I started this blog, as a online scrapbook, over the two years I'd learnt lots about myself, made some bad choices made a few brave ones, I'm leaving the first and last posts as a reminder, if you are ever lucky enough to hold in your arms and feel complete perfection, don't ever let anything hurt it.
Tuesday, 31 December 2013
Monday, 5 December 2011
Wall Hall.
Gosh I blame my parents, for my Eccentricity and yet I joke with you, I enjoy every moment of the way I am, I was very lucky to have had parents who allowed me to be me! Quaint, artistic, eclectic, open minded and crafty, silly ;-) in textiles I mean off course.
| I miss the warmth of my gran parents. |
We spent most weekends and between 4 & 6 weeks every year at my grandparent’s home & place of work. From me being the age of 18 mouths till nearly 11 yrs. They worked as caretaker and maid to the university & staff based at Wall Hall mansion.
Not enough words to explain the sense of loss I feel for my Dad.
The building is built in a magnificent gothic revival mansion with a castellated façade created in the early nineteenth century for George Woodford Thelluson, a prosperous City banker mentioned in Charles Dickens' A Tale of Two Cities in the war used by U.S. Ambassador Joseph Kennedy, then was used for educational purposes, eventually becoming an annex to the university of Hertfordshire, before being developed in the 2003.
For me growing up in this building and environment had a lasting impact on me & my style. I have a vivid memory of the way the rooms smelled. In a morning me and my gran would polish dust the big sitting room with Mr Shine and then hover, I spent more of this time hoping from settee to chaise long than dusting J for in the afternoon, I would help her put together high tea, and serve it to the lectures.

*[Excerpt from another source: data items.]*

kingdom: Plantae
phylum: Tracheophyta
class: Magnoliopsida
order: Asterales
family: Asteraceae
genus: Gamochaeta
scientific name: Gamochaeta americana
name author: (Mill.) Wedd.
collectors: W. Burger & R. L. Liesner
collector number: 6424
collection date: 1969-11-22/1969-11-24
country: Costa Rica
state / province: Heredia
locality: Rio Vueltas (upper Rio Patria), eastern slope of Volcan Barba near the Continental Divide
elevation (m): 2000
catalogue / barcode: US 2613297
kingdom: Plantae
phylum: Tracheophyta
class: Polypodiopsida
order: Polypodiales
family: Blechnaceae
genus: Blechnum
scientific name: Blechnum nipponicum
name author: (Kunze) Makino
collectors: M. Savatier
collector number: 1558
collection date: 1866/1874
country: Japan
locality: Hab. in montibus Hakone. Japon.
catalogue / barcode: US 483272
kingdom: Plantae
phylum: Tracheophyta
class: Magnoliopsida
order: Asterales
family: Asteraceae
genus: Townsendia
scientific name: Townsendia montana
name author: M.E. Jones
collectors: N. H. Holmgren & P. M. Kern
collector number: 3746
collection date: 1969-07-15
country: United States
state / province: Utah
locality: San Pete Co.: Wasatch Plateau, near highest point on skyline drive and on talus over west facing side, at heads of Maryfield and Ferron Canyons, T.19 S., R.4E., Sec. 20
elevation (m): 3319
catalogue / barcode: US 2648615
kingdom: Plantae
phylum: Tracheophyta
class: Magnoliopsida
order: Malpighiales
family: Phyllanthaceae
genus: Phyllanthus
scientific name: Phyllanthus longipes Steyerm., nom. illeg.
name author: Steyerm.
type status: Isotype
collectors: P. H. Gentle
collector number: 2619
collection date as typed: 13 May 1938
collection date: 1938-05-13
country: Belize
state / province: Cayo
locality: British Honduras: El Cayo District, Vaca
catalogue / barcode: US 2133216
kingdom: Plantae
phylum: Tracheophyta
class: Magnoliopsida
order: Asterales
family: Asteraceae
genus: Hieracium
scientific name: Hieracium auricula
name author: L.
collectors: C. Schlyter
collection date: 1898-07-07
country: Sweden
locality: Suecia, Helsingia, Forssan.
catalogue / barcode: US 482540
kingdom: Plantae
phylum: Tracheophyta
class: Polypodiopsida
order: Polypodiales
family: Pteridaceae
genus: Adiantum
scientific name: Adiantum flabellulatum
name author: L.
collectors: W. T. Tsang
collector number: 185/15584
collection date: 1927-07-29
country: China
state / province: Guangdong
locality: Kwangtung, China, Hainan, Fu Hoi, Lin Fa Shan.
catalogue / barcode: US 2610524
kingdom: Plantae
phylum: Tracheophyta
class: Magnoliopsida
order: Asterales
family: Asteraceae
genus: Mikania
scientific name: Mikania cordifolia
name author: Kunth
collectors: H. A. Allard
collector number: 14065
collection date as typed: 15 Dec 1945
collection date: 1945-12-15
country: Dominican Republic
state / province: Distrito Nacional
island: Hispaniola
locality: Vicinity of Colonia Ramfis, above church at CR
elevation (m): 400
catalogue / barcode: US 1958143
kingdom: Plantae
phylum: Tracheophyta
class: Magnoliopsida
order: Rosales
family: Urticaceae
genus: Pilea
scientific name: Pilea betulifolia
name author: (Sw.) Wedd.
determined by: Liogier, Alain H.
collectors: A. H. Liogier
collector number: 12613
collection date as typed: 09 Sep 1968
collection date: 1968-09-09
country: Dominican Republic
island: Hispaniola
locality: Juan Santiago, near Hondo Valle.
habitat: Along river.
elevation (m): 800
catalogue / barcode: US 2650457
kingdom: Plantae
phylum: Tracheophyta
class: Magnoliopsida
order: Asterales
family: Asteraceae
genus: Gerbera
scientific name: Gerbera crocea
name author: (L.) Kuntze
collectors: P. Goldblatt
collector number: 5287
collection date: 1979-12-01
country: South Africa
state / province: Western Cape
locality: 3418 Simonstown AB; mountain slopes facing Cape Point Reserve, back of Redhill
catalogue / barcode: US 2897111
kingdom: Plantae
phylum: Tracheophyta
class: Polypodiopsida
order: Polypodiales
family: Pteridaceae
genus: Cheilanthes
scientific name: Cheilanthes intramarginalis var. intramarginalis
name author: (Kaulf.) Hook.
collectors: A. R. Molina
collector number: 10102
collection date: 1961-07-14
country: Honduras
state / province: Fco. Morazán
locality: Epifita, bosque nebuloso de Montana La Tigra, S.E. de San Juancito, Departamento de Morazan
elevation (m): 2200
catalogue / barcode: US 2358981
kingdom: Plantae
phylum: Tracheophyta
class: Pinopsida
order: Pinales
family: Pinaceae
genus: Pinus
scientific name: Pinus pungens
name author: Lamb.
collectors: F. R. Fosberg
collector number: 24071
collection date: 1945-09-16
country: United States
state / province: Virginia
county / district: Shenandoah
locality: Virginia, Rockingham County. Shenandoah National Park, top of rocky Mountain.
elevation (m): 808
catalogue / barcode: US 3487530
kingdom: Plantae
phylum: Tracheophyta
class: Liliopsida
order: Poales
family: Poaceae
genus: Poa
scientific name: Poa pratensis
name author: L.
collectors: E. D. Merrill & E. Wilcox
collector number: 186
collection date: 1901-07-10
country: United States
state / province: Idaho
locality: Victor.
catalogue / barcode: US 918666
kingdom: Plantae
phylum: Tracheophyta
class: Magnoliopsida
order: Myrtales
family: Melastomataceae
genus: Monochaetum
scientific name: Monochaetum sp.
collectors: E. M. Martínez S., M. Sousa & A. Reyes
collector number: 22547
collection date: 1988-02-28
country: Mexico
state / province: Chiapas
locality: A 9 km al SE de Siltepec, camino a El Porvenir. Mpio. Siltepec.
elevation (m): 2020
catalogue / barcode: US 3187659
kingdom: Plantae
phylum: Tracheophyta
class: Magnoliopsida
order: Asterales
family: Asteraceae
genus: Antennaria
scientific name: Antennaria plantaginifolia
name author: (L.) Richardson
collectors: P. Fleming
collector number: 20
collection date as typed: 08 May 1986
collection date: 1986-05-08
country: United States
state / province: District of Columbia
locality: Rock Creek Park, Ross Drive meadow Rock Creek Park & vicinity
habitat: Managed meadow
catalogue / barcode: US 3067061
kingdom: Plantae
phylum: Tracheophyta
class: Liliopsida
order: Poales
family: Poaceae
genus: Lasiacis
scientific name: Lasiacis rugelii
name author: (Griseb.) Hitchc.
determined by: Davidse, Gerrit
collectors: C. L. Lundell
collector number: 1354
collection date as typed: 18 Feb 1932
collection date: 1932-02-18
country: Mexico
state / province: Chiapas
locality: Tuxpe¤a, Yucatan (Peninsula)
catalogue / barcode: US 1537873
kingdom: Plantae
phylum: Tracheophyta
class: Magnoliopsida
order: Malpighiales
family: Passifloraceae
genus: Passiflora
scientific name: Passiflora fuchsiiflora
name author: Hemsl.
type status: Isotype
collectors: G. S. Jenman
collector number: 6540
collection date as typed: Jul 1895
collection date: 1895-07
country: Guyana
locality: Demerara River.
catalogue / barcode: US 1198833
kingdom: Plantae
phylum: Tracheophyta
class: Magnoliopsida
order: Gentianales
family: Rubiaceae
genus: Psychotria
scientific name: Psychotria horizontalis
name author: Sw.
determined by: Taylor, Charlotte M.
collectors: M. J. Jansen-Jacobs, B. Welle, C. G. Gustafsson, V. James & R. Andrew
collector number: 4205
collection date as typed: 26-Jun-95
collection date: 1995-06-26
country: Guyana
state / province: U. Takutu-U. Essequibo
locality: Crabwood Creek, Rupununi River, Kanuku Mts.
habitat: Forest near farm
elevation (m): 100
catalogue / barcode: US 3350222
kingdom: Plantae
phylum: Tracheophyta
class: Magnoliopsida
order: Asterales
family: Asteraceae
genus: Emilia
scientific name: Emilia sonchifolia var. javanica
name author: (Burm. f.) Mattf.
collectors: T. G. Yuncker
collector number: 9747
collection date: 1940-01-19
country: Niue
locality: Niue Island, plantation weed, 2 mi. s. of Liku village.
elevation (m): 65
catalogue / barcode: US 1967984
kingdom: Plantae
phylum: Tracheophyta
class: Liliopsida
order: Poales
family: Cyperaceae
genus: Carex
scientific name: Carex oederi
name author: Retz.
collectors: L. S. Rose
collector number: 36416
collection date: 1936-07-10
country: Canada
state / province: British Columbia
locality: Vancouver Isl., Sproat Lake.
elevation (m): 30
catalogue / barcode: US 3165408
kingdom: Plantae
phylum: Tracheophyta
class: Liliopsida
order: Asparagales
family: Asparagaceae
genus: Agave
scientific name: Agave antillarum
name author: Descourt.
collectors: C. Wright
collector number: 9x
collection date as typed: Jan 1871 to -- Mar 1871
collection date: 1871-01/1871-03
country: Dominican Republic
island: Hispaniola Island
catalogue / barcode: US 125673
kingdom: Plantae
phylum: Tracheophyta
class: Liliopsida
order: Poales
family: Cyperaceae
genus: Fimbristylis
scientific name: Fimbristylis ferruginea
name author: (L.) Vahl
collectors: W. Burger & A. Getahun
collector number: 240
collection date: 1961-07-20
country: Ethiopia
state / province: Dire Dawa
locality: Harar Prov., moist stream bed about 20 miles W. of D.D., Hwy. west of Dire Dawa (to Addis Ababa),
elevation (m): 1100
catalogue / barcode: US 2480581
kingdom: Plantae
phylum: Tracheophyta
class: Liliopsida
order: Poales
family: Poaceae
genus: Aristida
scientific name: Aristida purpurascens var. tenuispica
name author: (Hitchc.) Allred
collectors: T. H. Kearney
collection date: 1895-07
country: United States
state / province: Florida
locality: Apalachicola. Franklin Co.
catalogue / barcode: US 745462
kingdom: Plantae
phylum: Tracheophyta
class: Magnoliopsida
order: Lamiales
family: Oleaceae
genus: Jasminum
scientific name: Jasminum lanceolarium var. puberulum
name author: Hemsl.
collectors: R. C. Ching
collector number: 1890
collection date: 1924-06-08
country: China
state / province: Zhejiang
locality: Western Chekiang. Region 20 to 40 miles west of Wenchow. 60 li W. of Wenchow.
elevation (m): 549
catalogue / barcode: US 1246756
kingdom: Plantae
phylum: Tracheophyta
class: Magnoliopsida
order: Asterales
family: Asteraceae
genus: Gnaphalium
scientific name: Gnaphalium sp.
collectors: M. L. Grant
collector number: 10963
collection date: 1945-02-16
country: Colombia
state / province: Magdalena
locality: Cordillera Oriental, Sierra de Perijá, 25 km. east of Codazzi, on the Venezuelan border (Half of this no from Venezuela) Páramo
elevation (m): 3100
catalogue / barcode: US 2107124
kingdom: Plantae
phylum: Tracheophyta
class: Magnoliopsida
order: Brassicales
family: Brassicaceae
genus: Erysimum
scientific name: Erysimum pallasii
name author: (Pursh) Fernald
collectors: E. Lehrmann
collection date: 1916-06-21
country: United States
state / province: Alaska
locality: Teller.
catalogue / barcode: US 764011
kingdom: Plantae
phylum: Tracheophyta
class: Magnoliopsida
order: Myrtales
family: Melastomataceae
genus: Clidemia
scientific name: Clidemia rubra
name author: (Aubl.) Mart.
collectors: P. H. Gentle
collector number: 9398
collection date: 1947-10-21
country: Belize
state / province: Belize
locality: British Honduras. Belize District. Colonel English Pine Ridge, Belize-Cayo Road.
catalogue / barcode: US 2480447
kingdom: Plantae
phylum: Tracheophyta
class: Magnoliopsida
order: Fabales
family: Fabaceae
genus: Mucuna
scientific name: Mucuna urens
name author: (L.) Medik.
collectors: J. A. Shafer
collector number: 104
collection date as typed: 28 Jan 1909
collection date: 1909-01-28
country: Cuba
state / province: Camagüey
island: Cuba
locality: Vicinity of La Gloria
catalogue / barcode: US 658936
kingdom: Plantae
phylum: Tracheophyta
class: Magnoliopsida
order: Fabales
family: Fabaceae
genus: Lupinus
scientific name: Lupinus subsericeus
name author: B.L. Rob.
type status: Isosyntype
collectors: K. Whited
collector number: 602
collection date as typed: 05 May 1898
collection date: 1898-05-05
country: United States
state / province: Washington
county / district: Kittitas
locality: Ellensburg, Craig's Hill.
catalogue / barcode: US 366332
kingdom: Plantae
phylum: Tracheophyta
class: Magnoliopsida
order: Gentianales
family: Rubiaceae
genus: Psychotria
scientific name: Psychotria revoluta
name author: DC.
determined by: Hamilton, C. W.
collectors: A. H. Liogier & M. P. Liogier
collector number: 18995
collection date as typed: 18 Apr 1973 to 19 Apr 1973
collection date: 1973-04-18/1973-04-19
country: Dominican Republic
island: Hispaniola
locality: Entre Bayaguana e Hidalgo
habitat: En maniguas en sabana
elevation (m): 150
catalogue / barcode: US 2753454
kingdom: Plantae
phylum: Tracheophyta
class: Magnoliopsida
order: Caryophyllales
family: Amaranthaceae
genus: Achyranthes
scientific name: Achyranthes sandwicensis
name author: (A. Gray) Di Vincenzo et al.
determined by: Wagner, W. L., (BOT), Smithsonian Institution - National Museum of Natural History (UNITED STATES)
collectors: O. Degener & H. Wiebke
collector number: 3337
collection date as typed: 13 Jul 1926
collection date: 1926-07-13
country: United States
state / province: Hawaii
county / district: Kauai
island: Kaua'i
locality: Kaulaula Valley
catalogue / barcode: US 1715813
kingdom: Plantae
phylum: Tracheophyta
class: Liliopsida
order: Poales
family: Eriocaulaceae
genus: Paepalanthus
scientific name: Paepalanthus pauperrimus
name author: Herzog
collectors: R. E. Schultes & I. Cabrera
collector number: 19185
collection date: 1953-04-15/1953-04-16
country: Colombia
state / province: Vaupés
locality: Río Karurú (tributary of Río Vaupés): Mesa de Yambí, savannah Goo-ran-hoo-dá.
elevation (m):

Some of the room’s decor and corridors I don’t think had ever changed from when it was the big house and later when U.S. Ambassador Joseph Kennedy lived there.
It was a marvellous place to grow up. And I consider myself very fortunate to have spent many summers with free rein to explore.
I loved it in an evening when everyone had gone home me and my grandpa would walk the whole building. If only the walls could have talked.
When my gran passed away a tree was planted near the tennis courts in her memory. My grandpa stayed on working at Wall Hall until he retired.